I'm building a house in upstate NY, doing my design in LoopCAD.

1st Fl is slab on grade, with 1/2" pex on 9" centers (6" on perimeter) - installed and concrete poured.

I later decided I wanted to do underfloor heat-transfer plates for the 2nd floor apartment which will have engineered bamboo flooring - truss joists are 16" OC for the most part. However, I'm coming up with different water temps for each floor - 109F for 1st floor, and 129F for 2nd floor.

These seem high to me, but probably fine for concrete floor I assume. For the second floor, this seems like it will be too hot for the flooring.

Also, the second floor bathroom (top right), is under heated, not sure how I can fix this…

Any advice is appreciated!

Screenshot 2026-03-27 001805.jpg Screenshot 2026-03-27 003618.png

Comments

  • hot_rod
    hot_rod Member Posts: 27,501

    your room loads seem high fir new construction? That high btu/ sq ft load is what drives the supply temperatures

    I see would expect loads in the 20’s even the teens per sq ft?

    A friend built this home above Utica NY , a few years back with average loads around 23 btu/ ft

    Panel l radiators and an A2whp

    IMG_2192.jpeg
    Bob "hot rod" Rohr
    trainer for Caleffi NA
    Living the hydronic dream
  • Kaos
    Kaos Member Posts: 885

    You need to get a better handle on your actual heat load, for that you need a proper Man J. Anything code min (2x6 construction with sub 3ACH@50PA) will be well under 20btu/sqft.

    Once this is sorted, what you end up finding in new construction, the loads are low enough that the floor will never be warm, never mind hot, if you have 100% coverage. Getting a handle on the load will let you reduce the piping a fair bit.

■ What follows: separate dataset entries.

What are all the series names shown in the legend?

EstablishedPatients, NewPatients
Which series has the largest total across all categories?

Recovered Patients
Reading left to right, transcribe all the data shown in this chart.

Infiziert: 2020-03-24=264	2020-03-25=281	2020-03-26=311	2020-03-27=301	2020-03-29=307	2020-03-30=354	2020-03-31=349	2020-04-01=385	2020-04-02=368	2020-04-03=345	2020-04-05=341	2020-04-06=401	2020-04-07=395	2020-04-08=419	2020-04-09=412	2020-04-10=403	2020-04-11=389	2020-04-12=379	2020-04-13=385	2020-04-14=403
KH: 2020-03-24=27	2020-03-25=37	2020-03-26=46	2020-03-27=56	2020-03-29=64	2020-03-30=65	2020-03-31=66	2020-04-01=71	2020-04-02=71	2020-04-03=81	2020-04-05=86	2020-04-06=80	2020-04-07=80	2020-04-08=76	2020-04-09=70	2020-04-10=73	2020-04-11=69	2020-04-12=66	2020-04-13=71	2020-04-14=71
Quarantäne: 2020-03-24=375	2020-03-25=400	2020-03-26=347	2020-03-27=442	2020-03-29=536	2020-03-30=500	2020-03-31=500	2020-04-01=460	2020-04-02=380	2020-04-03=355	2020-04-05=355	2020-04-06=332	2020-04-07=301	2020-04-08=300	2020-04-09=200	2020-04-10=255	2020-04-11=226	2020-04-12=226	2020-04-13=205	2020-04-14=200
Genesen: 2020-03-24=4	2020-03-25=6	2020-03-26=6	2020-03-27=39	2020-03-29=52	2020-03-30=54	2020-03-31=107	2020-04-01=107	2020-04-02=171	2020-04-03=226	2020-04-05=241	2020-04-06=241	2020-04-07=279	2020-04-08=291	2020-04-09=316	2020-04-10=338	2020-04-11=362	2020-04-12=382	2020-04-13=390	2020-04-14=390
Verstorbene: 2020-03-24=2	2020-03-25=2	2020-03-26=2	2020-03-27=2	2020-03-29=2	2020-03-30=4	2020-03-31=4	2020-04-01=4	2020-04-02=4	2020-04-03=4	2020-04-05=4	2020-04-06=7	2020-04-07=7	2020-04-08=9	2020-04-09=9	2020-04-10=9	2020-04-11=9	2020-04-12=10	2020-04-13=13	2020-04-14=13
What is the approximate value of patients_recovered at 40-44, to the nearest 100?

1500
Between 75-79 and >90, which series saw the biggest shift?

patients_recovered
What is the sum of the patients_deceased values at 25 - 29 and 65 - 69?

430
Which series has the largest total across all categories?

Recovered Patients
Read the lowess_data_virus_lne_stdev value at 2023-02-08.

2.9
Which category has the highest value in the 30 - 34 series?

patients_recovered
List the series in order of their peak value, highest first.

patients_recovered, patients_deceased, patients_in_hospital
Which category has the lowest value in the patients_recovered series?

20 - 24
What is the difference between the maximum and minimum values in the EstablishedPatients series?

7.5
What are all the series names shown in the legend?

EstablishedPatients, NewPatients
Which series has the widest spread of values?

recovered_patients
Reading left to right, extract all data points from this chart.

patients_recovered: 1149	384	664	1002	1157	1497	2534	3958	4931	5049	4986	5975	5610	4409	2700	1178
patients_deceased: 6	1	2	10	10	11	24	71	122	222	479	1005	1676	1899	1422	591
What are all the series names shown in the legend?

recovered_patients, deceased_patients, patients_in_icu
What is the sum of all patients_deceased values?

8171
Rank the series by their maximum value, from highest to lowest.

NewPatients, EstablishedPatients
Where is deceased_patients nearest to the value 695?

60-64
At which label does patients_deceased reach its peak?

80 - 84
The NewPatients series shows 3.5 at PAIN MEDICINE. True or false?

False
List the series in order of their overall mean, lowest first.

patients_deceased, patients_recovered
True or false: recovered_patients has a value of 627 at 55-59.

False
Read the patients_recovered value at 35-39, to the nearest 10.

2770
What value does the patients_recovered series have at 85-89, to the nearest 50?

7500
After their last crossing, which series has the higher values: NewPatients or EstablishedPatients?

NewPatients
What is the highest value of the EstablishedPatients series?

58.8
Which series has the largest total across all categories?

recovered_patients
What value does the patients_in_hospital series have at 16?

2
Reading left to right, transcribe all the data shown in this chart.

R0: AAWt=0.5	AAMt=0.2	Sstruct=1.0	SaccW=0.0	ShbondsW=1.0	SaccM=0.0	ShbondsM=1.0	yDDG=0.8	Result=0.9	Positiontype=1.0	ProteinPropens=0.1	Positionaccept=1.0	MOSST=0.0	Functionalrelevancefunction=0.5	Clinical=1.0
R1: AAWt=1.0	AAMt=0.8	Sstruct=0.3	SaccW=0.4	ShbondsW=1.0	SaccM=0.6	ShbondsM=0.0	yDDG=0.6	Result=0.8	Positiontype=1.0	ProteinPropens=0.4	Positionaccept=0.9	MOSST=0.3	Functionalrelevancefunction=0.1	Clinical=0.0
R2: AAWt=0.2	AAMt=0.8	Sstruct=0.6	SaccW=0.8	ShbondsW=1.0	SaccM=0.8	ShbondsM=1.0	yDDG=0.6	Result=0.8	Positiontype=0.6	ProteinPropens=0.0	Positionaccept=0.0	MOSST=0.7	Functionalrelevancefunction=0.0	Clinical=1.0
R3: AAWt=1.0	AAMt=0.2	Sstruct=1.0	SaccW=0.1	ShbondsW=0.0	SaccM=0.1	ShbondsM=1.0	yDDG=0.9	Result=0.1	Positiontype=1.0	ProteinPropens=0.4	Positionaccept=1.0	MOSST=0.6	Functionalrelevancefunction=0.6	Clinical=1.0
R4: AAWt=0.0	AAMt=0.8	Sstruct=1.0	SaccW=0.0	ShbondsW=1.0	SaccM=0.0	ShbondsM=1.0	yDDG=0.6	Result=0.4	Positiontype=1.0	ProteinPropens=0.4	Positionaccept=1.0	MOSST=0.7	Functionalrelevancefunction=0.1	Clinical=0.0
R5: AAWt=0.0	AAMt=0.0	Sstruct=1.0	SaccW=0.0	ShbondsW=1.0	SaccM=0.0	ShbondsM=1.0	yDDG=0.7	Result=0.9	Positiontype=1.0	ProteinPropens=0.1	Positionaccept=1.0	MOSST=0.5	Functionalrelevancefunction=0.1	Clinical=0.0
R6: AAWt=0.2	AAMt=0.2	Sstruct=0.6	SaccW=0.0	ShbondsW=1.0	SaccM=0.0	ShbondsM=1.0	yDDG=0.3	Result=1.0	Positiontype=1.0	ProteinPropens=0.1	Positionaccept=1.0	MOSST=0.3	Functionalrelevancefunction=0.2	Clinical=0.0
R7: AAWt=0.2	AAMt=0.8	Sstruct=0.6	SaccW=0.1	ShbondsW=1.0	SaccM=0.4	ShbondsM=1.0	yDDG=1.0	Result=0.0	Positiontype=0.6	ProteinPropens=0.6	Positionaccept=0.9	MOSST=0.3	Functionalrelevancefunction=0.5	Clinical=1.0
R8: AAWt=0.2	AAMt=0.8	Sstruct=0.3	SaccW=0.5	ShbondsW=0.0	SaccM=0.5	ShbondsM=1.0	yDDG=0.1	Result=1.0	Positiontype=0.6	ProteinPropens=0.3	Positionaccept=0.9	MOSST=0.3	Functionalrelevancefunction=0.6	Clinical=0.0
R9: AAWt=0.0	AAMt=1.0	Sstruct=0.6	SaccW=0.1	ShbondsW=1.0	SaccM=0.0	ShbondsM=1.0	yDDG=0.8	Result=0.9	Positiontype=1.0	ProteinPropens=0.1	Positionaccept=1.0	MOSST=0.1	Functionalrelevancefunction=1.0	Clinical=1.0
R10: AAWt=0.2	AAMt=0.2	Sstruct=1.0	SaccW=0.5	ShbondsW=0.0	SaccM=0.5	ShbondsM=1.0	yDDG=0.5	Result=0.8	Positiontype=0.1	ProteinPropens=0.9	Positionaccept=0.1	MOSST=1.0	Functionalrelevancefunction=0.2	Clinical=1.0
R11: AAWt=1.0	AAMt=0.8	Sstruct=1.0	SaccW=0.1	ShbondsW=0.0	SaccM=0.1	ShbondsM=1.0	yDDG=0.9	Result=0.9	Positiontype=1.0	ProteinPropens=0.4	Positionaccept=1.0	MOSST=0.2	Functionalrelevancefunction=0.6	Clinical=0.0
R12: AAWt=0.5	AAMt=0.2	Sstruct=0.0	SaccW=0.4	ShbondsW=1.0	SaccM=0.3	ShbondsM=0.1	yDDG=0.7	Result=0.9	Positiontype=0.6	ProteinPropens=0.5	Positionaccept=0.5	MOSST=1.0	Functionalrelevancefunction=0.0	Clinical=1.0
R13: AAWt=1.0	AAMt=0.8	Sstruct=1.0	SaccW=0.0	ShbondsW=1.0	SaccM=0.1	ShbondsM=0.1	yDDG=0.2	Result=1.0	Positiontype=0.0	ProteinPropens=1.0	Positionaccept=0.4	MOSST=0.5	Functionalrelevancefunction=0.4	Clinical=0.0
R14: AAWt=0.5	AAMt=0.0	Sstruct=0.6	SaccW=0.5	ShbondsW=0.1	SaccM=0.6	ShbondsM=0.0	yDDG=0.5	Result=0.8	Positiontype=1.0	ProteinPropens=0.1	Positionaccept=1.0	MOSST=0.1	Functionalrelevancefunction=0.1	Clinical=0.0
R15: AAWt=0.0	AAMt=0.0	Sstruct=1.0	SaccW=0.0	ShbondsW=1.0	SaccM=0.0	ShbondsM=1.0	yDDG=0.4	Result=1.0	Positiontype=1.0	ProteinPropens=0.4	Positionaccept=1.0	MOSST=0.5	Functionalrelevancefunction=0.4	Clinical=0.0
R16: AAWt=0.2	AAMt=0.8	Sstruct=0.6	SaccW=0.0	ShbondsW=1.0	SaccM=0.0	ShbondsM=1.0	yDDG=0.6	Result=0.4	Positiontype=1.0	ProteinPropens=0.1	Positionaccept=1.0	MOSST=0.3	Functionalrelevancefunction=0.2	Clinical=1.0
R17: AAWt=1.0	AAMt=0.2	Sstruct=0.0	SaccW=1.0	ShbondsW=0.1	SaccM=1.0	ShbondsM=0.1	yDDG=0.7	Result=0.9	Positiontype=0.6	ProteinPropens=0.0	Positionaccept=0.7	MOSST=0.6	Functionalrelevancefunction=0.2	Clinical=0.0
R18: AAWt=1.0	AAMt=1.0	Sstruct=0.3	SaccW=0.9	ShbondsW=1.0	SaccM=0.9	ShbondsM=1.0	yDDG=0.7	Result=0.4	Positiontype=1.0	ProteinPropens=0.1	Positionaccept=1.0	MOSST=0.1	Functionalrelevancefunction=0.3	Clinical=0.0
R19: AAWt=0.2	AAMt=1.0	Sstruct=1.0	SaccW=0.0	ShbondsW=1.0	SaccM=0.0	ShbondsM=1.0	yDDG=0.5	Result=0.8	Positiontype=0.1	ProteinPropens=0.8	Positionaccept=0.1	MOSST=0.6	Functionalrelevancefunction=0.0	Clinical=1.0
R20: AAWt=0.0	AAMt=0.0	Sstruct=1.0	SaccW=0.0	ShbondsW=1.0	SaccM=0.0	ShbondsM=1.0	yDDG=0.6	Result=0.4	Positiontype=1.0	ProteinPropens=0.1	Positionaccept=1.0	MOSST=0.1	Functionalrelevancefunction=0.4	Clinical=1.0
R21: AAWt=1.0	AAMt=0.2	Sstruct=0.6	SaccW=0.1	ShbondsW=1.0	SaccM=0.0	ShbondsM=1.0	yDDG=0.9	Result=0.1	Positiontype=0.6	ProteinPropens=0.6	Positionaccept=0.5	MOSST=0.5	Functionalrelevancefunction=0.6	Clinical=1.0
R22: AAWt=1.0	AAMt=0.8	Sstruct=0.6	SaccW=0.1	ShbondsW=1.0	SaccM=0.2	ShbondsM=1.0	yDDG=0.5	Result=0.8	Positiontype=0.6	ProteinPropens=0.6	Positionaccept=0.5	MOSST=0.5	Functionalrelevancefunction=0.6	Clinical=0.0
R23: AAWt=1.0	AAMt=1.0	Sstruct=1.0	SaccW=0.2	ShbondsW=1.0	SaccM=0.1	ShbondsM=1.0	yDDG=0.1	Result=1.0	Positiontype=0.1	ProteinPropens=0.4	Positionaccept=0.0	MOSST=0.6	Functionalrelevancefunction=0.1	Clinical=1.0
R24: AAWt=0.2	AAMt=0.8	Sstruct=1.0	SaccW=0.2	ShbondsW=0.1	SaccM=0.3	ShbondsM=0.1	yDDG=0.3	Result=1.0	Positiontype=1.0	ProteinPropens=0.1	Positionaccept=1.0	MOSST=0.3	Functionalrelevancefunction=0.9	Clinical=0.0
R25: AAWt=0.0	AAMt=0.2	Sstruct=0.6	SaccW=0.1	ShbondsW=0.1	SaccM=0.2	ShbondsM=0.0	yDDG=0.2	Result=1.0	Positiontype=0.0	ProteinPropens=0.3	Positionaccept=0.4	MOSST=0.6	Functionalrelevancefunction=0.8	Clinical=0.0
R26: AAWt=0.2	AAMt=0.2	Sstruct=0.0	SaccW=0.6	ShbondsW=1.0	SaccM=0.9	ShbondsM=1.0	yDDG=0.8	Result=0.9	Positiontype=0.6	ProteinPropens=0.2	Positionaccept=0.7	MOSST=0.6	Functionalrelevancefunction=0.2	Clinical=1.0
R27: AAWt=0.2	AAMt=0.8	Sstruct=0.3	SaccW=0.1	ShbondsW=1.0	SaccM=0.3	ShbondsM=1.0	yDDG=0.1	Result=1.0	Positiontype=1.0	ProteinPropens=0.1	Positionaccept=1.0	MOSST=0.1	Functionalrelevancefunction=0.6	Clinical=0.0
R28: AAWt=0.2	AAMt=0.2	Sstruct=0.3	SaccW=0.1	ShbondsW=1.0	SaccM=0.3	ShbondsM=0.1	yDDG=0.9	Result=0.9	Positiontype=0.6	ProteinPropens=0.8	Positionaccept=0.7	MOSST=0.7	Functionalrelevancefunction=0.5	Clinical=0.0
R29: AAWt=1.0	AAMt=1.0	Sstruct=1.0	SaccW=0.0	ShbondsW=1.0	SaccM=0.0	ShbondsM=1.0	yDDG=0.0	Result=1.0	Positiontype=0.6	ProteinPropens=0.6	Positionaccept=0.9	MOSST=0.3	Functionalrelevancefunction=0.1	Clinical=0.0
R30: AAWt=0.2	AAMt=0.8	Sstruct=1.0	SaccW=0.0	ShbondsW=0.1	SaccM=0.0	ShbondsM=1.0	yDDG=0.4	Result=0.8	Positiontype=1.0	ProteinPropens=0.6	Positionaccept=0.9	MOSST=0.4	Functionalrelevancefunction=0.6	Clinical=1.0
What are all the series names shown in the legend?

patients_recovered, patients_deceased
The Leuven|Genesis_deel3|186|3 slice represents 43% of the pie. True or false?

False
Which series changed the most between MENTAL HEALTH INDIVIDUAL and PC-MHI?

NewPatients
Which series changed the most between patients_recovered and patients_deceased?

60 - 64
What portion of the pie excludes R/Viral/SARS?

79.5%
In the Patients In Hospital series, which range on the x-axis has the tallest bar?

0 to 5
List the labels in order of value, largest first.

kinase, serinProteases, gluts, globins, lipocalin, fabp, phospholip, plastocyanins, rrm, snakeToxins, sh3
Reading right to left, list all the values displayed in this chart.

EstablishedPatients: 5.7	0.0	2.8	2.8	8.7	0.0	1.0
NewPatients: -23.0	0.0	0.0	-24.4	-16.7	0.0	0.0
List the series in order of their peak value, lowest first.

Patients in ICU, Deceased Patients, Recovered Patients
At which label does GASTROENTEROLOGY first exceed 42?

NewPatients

    I live with bamboo click over heated floor and has been nothing but trouble. The issue is it is dimensionally unstable and start pulling the floor apart in the winter time. Mine is solid, engineered would be better, but I would still watch unless the manufacturer specifically allows for heated floor.

  • hot_rod
    hot_rod Member Posts: 27,501

    For wood floor , low temperatures but also humidity control will keep the movement to a minimum

    Engineered wood flooring works best with radiant . I used a brand that has all hardwood plys. The cheap brands with particle board or softwoods core tends to dent or damage easily.